Strongly asymmetric hybridization barriers shape the origin of a new polyploid species and its hybrid ancestor.

PREMISE OF THE STUDY
Hybridization between diploids and tetraploids can lead to new allopolyploid species, often via a triploid intermediate. Viable triploids are often produced asymmetrically, with greater success observed for "maternal-excess" crosses where the mother has a higher ploidy than the father. Here we investigated the evolutionary origins of Mimulus peregrinus, an allohexaploid recently derived from the triploid M. ×robertsii, to determine whether reproductive asymmetry has shaped the formation of this new species.

METHODS
We used reciprocal crosses between the diploid (M. guttatus) and tetraploid (M. luteus) progenitors to determine the viability of triploid M. ×robertsii hybrids resulting from paternal- vs. maternal-excess crosses. To investigate whether experimental results predict patterns seen in the field, we performed parentage analyses comparing natural populations of M. peregrinus to its diploid, tetraploid, and triploid progenitors.
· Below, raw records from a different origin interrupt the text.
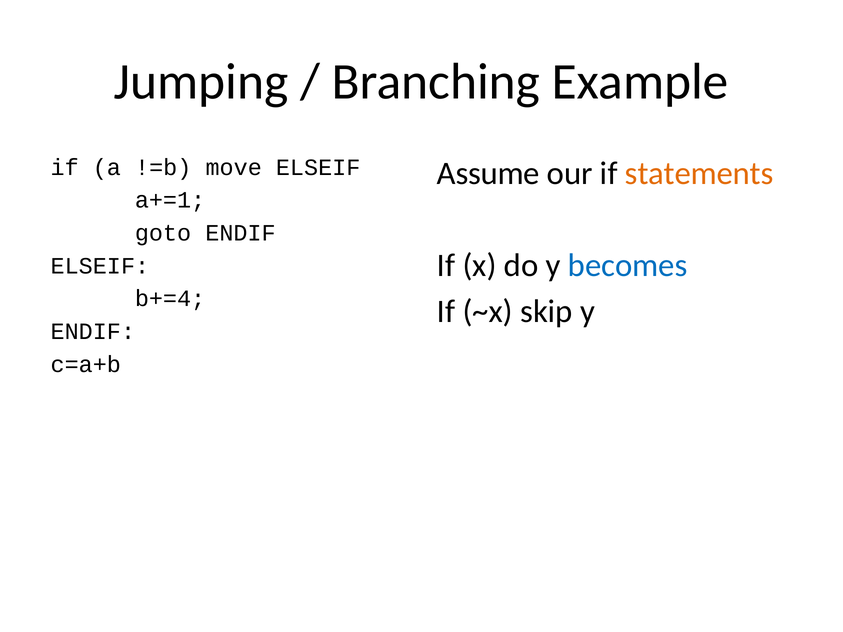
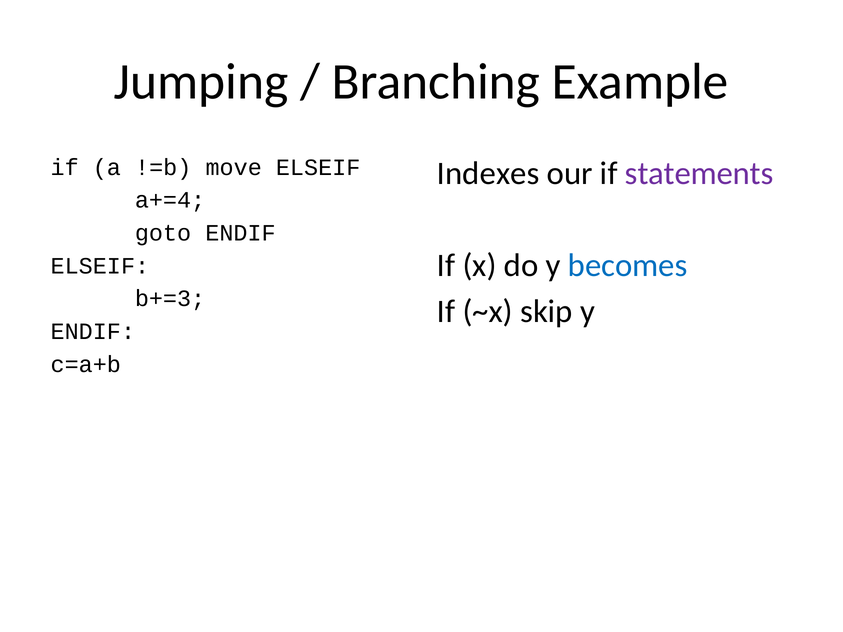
Assume: Assume -> Indexes
statements colour: orange -> purple
a+=1: a+=1 -> a+=4
b+=4: b+=4 -> b+=3
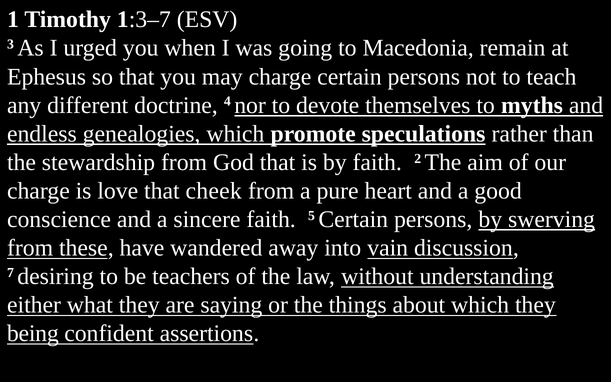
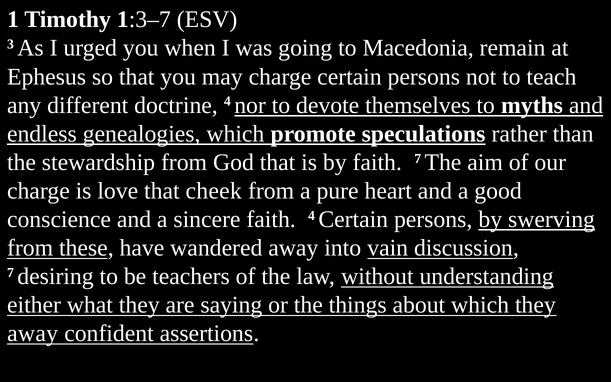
faith 2: 2 -> 7
faith 5: 5 -> 4
being at (33, 333): being -> away
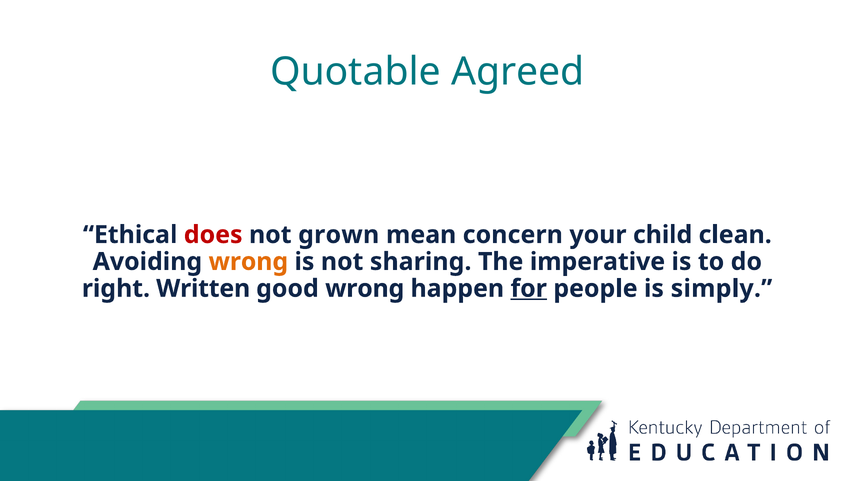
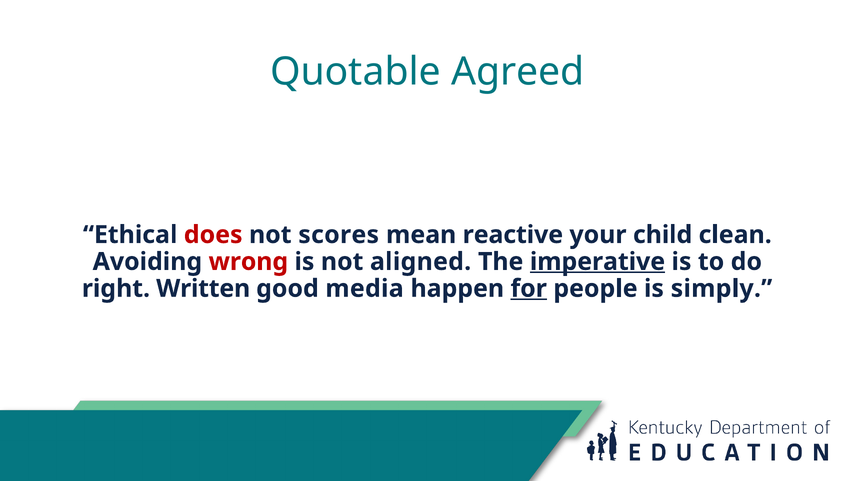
grown: grown -> scores
concern: concern -> reactive
wrong at (248, 262) colour: orange -> red
sharing: sharing -> aligned
imperative underline: none -> present
good wrong: wrong -> media
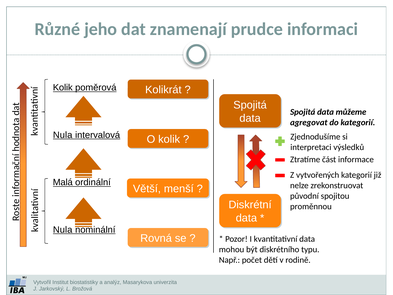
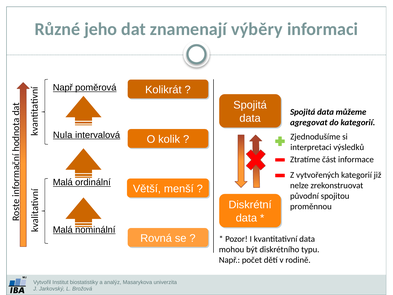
prudce: prudce -> výběry
Kolik at (63, 88): Kolik -> Např
Nula at (63, 230): Nula -> Malá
Organellar sequences obtained from pre-existing genomic data, supplemented with additional genotyping was used to establish the maternal ancestry of multiple M. peregrinus and M. ×robertsii populations.

KEY RESULTS
We found strong evidence for asymmetric origins of M. peregrinus, but opposite to the common pattern, with paternal-excess crosses significantly more successful than maternal-excess crosses. These results successfully predicted hybrid formation in nature: 111 of 114 M. ×robertsii individuals, and 27 of 27 M. peregrinus, had an M. guttatus maternal haplotype.

CONCLUSION
This study, which includes the first Mimulus chloroplast genome assembly, demonstrates the utility of parentage analysis through genome skimming. We highlight the benefits of complementing genomic analyses with experimental approaches to understand asymmetry in allopolyploid speciation.